Problem to solve. Once the line with "If we can make" is found in the entries below, print it and each following line exactly, stopping after the line with "## Late Policy"; print nothing else.
+--
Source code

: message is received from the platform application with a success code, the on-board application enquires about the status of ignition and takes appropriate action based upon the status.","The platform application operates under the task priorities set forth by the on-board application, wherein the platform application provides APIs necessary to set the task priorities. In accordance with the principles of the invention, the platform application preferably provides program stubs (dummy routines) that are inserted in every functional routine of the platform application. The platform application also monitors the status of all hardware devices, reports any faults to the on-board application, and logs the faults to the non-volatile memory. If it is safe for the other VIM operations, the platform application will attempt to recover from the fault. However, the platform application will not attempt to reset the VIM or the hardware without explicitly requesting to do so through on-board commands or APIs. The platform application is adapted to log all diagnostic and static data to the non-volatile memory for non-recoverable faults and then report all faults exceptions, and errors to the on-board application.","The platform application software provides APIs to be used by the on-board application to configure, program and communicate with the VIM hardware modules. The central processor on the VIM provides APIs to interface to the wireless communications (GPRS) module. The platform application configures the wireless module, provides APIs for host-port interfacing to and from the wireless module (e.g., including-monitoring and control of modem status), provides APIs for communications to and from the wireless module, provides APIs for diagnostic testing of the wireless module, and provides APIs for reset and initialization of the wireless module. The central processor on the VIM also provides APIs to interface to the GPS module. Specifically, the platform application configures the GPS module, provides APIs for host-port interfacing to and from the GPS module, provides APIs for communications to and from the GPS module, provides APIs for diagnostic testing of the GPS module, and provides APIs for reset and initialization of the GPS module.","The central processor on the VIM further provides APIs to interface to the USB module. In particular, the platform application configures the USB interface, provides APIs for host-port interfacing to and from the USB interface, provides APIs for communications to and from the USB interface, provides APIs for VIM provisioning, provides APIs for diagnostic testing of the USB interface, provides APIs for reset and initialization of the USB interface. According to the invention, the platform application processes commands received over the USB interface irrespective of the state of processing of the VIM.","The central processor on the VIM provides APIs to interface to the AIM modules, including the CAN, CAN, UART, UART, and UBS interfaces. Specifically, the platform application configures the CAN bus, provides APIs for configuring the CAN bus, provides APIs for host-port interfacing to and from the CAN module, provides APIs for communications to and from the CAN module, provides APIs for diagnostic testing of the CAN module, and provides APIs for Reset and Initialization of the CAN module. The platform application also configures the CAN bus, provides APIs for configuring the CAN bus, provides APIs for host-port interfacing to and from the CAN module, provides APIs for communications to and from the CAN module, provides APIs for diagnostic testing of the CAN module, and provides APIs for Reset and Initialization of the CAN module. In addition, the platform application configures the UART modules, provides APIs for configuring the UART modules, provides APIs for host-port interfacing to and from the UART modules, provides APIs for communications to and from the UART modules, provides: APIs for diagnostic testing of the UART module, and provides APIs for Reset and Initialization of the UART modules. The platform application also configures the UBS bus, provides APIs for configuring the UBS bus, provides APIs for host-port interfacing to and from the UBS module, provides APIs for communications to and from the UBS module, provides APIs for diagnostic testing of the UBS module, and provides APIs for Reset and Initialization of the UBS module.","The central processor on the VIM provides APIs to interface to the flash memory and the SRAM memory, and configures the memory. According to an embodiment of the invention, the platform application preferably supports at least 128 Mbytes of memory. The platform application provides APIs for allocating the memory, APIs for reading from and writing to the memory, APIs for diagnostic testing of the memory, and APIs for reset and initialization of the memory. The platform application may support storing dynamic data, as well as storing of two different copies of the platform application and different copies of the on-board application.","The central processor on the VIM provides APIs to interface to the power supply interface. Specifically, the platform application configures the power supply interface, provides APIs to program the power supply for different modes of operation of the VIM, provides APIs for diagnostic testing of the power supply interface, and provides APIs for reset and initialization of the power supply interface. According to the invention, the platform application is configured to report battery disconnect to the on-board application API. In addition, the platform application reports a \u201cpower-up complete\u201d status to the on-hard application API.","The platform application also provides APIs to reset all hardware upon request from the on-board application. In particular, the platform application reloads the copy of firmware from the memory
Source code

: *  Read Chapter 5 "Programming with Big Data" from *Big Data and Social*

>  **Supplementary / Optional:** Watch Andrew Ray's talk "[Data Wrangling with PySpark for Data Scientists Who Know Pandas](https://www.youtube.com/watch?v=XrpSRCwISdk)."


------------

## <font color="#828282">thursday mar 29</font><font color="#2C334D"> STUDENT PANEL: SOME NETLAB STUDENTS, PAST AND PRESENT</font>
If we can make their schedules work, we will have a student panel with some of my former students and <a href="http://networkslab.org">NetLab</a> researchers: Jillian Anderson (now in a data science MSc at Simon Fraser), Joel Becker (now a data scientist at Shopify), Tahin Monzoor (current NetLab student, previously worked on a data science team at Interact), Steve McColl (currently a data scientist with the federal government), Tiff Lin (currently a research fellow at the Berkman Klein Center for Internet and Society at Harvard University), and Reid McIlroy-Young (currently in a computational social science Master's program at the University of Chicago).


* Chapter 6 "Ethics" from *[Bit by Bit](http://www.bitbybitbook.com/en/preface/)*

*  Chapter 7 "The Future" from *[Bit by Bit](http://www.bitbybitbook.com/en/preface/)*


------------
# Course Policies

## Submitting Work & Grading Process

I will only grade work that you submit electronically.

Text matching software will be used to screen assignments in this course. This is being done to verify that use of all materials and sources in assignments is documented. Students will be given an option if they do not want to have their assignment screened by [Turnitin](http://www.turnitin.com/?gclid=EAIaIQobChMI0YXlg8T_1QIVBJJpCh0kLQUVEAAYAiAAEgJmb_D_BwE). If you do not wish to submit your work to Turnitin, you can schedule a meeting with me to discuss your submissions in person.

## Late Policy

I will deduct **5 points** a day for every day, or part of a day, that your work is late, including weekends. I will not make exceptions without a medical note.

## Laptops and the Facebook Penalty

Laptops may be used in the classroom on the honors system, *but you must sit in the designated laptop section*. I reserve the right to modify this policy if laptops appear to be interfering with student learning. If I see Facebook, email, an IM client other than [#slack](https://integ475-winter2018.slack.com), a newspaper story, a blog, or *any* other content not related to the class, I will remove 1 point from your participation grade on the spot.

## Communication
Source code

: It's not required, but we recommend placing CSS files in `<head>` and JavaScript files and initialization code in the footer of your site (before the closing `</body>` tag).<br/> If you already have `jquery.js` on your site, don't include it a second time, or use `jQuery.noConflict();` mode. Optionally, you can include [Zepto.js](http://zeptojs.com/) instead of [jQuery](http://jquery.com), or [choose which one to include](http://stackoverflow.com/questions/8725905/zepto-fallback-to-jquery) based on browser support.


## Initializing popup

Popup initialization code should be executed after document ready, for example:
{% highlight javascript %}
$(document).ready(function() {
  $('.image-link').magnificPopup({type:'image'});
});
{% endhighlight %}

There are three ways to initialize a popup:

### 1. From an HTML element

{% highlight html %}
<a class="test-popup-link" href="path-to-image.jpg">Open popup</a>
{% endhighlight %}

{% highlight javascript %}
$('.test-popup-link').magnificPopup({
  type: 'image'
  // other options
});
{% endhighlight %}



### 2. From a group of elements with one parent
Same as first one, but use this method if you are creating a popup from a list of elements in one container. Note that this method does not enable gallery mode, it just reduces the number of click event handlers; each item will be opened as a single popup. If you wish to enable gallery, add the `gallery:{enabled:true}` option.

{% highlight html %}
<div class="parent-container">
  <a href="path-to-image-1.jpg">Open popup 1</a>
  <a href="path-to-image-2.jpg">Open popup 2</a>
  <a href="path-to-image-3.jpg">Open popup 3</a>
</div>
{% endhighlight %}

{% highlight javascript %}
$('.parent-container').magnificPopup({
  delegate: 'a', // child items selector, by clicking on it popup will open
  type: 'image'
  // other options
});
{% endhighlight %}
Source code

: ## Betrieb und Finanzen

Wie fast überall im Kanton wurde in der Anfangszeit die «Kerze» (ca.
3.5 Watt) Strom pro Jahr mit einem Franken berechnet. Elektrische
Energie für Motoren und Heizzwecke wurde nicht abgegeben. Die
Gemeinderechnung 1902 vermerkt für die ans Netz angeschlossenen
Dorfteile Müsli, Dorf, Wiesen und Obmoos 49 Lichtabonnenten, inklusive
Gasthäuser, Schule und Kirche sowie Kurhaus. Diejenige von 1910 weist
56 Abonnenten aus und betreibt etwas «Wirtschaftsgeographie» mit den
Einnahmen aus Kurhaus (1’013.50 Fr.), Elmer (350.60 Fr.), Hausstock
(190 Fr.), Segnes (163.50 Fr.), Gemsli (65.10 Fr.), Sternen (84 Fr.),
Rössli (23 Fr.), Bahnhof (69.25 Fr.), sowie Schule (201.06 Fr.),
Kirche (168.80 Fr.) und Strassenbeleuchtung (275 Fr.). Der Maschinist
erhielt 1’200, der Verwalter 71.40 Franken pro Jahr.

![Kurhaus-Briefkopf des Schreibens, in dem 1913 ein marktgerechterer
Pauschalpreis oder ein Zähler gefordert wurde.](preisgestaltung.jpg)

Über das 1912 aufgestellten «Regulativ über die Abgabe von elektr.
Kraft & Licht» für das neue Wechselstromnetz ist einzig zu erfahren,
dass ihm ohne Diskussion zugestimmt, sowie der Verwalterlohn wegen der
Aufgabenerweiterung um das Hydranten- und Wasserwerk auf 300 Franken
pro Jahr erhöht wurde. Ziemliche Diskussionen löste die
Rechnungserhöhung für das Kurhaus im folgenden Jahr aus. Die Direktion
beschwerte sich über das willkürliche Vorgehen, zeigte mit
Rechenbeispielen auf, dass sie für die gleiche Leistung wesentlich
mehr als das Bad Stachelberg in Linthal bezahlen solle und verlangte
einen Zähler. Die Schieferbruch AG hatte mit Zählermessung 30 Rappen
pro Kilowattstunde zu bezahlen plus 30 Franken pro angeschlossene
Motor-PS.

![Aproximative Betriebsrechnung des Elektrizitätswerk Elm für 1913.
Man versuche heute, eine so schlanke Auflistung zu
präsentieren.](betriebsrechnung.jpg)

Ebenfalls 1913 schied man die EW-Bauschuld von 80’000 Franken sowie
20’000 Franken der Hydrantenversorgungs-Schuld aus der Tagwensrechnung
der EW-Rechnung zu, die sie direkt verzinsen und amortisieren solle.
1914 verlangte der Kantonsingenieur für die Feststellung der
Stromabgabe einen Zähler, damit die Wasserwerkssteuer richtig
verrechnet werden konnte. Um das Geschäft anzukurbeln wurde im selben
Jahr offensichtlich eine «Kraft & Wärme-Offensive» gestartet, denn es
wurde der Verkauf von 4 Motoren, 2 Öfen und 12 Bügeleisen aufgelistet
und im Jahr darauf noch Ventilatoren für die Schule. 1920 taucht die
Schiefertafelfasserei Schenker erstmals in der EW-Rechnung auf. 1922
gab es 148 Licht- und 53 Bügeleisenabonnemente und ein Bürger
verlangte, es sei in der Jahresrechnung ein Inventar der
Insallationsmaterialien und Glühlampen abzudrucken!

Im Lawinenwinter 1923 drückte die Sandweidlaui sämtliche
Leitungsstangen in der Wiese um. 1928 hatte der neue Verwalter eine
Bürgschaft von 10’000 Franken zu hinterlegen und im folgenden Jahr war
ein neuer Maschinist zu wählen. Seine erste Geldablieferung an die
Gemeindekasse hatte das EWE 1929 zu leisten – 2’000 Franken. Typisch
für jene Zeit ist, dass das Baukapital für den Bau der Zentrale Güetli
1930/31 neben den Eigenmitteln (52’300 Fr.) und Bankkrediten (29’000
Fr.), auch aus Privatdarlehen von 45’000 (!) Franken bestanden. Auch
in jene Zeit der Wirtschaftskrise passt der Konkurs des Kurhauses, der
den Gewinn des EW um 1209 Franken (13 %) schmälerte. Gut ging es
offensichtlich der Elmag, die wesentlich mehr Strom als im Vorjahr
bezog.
+--
Your response.
If we can make their schedules work, we will have a student panel with some of my former students and <a href="http://networkslab.org">NetLab</a> researchers: Jillian Anderson (now in a data science MSc at Simon Fraser), Joel Becker (now a data scientist at Shopify), Tahin Monzoor (current NetLab student, previously worked on a data science team at Interact), Steve McColl (currently a data scientist with the federal government), Tiff Lin (currently a research fellow at the Berkman Klein Center for Internet and Society at Harvard University), and Reid McIlroy-Young (currently in a computational social science Master's program at the University of Chicago).


* Chapter 6 "Ethics" from *[Bit by Bit](http://www.bitbybitbook.com/en/preface/)*

*  Chapter 7 "The Future" from *[Bit by Bit](http://www.bitbybitbook.com/en/preface/)*


------------
# Course Policies

## Submitting Work & Grading Process

I will only grade work that you submit electronically.

Text matching software will be used to screen assignments in this course. This is being done to verify that use of all materials and sources in assignments is documented. Students will be given an option if they do not want to have their assignment screened by [Turnitin](http://www.turnitin.com/?gclid=EAIaIQobChMI0YXlg8T_1QIVBJJpCh0kLQUVEAAYAiAAEgJmb_D_BwE). If you do not wish to submit your work to Turnitin, you can schedule a meeting with me to discuss your submissions in person.

## Late Policy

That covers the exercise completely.